Dunque. Dice che in Provincia si stanno muovendo sulla questione precari. Per risolverla? Non esageriamo, le cose vanno fatte con calma, tanto il destino dei 120 lavoratori disgraziati può attendere. Per cominciare, allora, meglio fare una commissione, anzi due (“La politica, quando non vuole fare una cosa nomina una commissione”, diceva il saggio). Commissioni alle quali affidare il delicato compito di decidere la sorte dei precari, commissioni che sarebbero – sarebbero, il condizionale è d’obbligo – state nominate giusto in questi giorni. Il problema però che uno di questi organi supremi, più potenti del Gran consiglio delle Giovani marmotte, sarebbe composto totalmente da uomini, da maschietti. Tre. Un triumvirato romano, una trimurti indiana, un tris di primi, chiamateli come vi pare. E questo è male.

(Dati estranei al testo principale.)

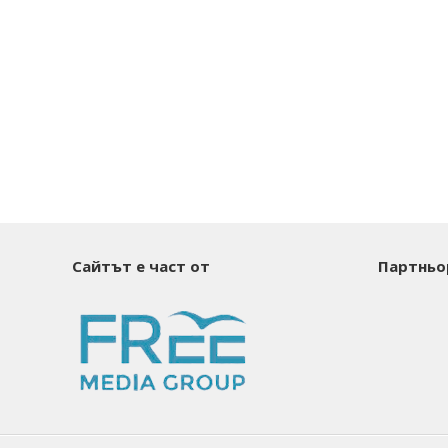
Сайтът е част от
Партньо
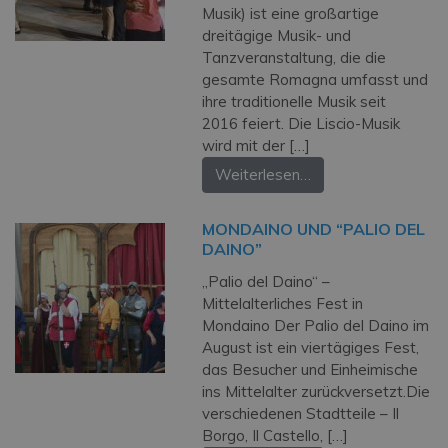
Musik) ist eine großartige
dreitägige Musik- und
Tanzveranstaltung, die die
gesamte Romagna umfasst und
ihre traditionelle Musik seit
2016 feiert. Die Liscio-Musik
wird mit der […]
Weiterlesen…
MONDAINO UND “PALIO DEL
DAINO”
„Palio del Daino“ –
Mittelalterliches Fest in
Mondaino Der Palio del Daino im
August ist ein vier­tägiges Fest,
das Besucher und Einheimische
ins Mittelalter zurückversetzt.Die
verschiedenen Stadtteile – Il
Borgo, Il Castello, […]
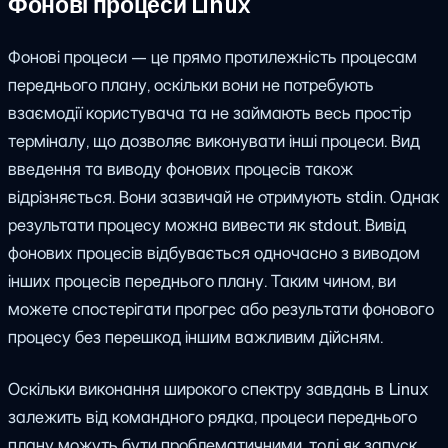
Фонові процеси Linux
Фонові процеси — це прямо протилежність процесам
переднього плану, оскільки вони не потребують
взаємодії користувача та не займають весь простір
терміналу, що дозволяє виконувати інші процеси. Вид
введення та виводу фонових процесів також
відрізняється. Вони зазвичай не отримують stdin. Однак
результати процесу можна вивести як stdout. Вивід
фонових процесів відбувається одночасно з виводом
інших процесів переднього плану. Таким чином, ви
можете спостерігати прогрес або результати фонового
процесу без перешкод іншим важливим дійсням.
Оскільки виконання широкого спектру завдань в Linux
залежить від командного рядка, процеси переднього
плану можуть бути проблематичними, тоді як запуск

Perché se fosse vero, oltre ad essere una cosa alquanto sessista, sarebbe anche contro la legge. C’è una norma, infatti, che determina la composizione delle commissioni di concorso per l’accesso al lavoro nelle pubbliche amministrazioni. E l’articolo 57 del decreto legge numero 165, del 2001. Dove è scritto chiaro che, due punti e virgolette: “Le pubbliche amministrazioni, al fine di garantire pari opportunità tra uomini e donne per l’accesso al lavoro ed il trattamento sul lavoro, riservano alle donne, salva motivata impossibilità, almeno un terzo dei posti di componente delle commissioni di concorso”. E l’atto di nomina della commozione deve essere inviato, entro tre giorni, alla consigliera o al consigliere di parità dell’ente che lo ha fatto. Per garantire che anche le donne abbiano uguale trattamento e valutazione.

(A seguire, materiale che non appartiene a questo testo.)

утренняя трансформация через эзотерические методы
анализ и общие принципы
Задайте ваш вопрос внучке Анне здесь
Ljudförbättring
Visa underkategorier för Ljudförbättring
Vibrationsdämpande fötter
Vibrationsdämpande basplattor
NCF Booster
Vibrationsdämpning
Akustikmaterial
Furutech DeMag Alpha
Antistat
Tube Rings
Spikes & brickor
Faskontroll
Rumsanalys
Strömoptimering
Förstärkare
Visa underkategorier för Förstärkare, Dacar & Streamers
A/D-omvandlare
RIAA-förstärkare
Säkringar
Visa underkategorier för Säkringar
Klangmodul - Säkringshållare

Insomma, in un’epoca in cui ci si riempie la bocca parità e che s’infilano le quote rosa dappertutto, anche nelle melanzane alla parmigiana, qui di rosa non ce n’è neanche uno spruzzo. Come d’altronde nella Giunta provinciale appena varata (e in quella precedente al rimpasto). Insomma, due coincidenze non faranno una prova, ma in questo caso non fanno neanche una quota. Rosa.